Data items:
·····

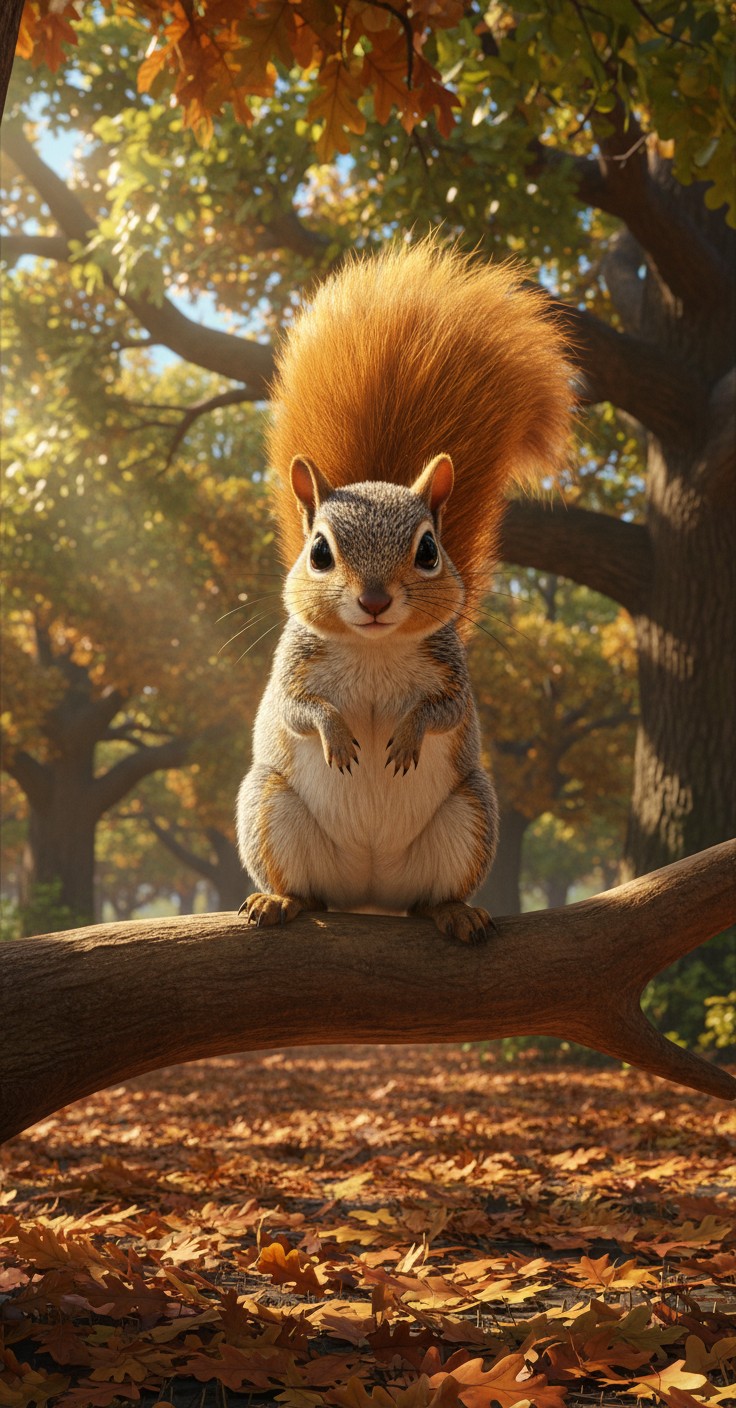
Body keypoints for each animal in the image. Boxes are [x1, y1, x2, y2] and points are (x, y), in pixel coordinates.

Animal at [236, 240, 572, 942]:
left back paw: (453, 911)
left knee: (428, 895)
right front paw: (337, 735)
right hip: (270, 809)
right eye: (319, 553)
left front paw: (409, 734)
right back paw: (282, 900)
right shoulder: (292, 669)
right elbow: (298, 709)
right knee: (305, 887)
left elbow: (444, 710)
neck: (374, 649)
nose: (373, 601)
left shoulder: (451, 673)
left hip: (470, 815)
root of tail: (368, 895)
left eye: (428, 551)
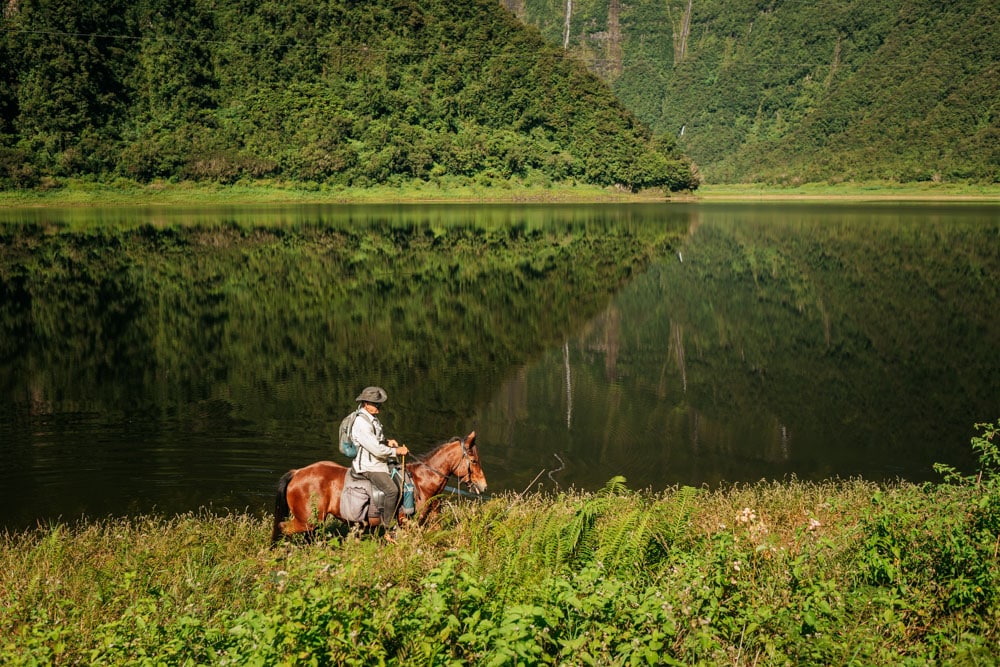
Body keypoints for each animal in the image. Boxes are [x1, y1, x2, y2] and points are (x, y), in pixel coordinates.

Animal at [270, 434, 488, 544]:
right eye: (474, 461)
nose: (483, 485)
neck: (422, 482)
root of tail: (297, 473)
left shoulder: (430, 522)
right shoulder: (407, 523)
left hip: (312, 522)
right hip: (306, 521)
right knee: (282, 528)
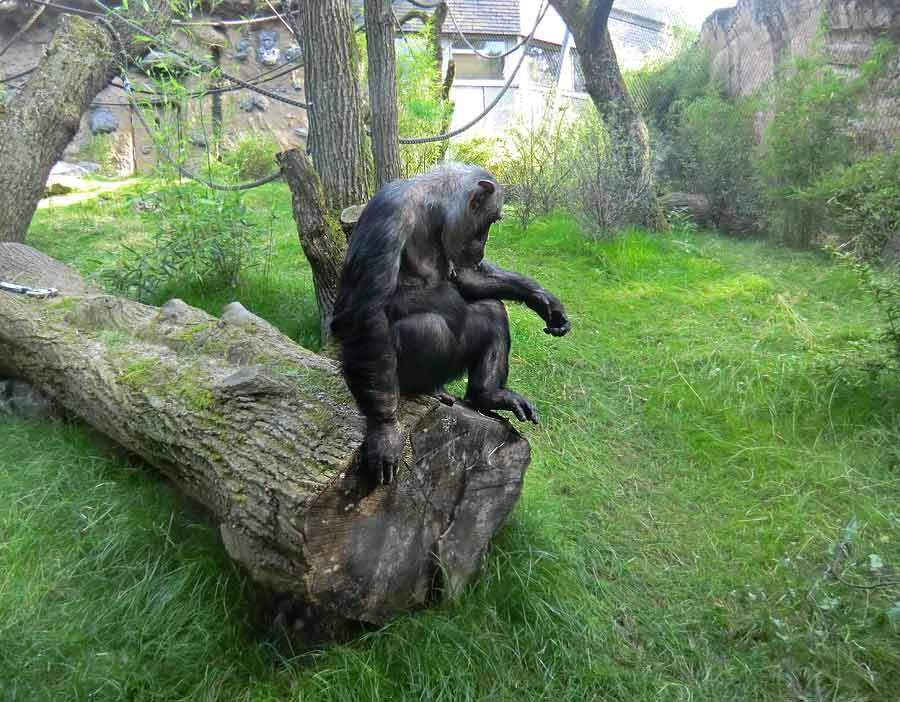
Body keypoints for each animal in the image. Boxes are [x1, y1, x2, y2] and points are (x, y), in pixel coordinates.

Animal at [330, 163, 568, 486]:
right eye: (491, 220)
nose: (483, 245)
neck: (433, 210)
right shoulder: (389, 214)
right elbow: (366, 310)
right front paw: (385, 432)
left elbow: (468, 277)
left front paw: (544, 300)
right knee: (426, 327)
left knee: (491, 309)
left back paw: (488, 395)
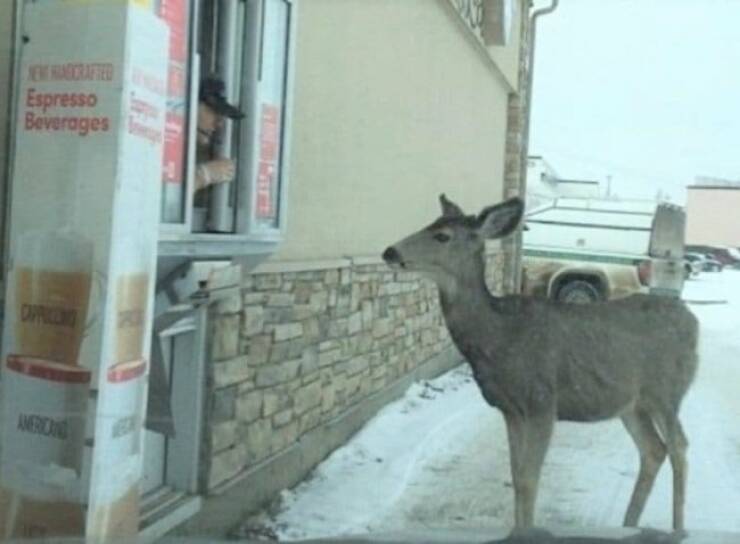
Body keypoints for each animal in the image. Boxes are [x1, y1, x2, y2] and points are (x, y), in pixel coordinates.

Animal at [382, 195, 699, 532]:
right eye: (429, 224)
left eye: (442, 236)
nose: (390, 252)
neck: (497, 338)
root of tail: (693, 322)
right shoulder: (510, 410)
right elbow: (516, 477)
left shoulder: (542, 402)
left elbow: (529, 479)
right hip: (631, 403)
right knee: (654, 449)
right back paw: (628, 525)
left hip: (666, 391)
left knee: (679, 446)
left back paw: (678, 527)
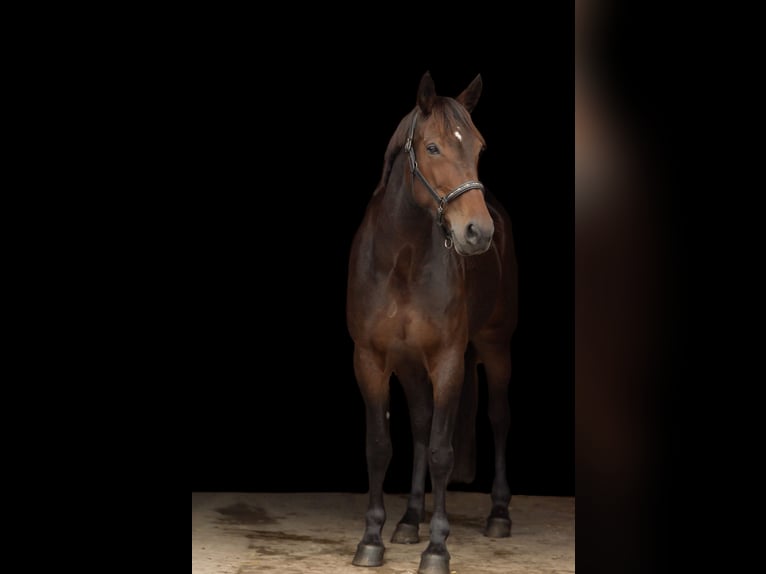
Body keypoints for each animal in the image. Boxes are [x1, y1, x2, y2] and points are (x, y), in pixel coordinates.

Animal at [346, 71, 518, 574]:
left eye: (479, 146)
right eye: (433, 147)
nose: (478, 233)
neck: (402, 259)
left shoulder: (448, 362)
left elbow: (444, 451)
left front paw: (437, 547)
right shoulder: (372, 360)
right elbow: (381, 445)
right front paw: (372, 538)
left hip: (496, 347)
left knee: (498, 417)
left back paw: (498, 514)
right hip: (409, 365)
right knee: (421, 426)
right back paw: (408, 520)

·····

Work to be completed |
Which lines above include the word "elbow"? Return each one.

Reply |
right elbow: (298, 709)
left elbow: (444, 710)
right elbow: (366, 310)
left elbow: (468, 277)
right elbow: (516, 477)
left elbow: (529, 479)
left elbow: (444, 451)
right elbow: (381, 445)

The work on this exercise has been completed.